While I was at San Jose Hospital I decided to go further and the only way to get higher level lab work was to have a higher certificate so I took public health tests and I became a Public Health Lab Tech. Then an opportunity arose to buy my own laboratory. That’s how I got started. 

Why did you find investors, form the San Jose Nihomachi Corp., and build the Miraido Village Apartments?

Japantown was really run down. It was just an area that you would not want to go live in. If anyone wanted to hide, that was a good place to hide [Laughs.] 

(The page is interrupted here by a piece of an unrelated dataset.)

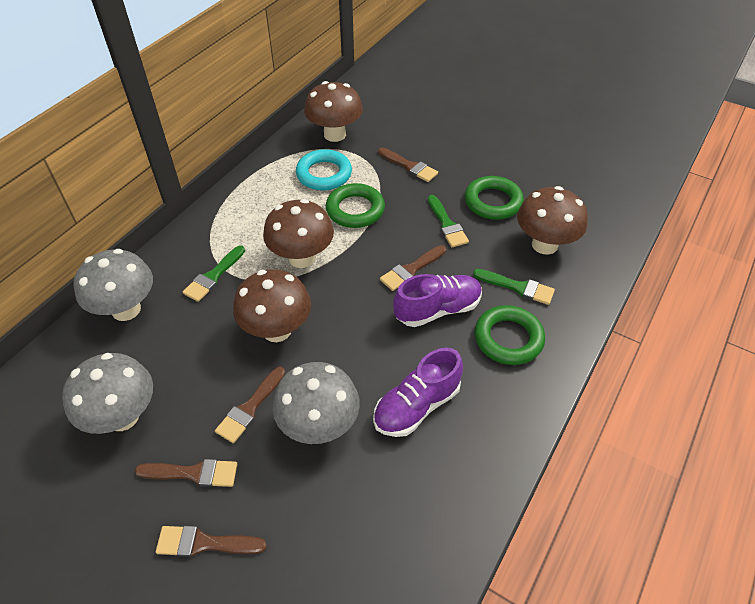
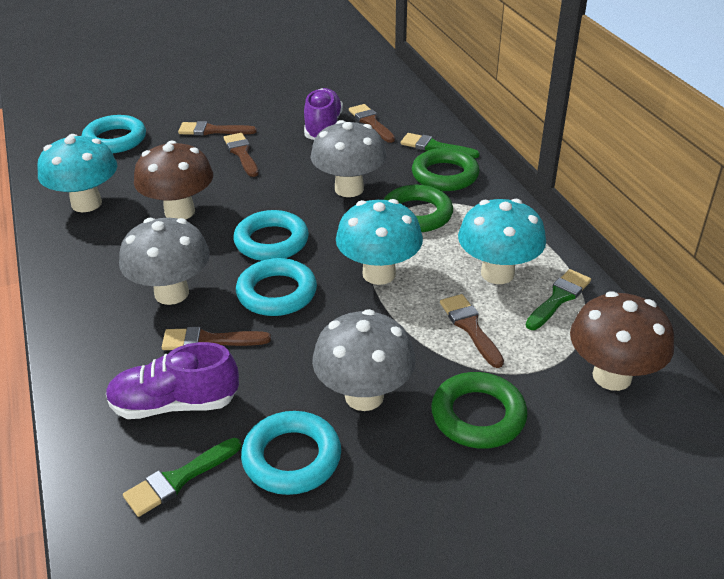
brown mushroom: 4 -> 2
turquoise mushroom: 0 -> 3
turquoise ring: 1 -> 4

In 1990 I visited Japantown one evening and I told the friends I was with, “Look at this. It’s 6 o’clock and this place is dead. No one wants to come down here because it’s dirty, there are homeless people living in the old factories and warehouses, and there’s graffiti all over.” So I told a few of my friends, “Why don’t we pull our resources together and see if we can clean this place up.” 

At first, we didn’t get the city involved because it wasn’t something the city was interested in. The city at that time was only interested in downtown development. But eventually we convinced the right political people to have a clean and safe community. I made a couple of trips with mayors Tom McEnery and Susan Hammer to Asia, and pointed out to them how they had retail underneath and living quarters upstairs, and said this is what we need in Japantown. They agreed, but getting it done was the hard part. 

Now it has nice condos and apartments, it’s very clean, safe, and people enjoy living there. This makes it a real community that you could be proud of.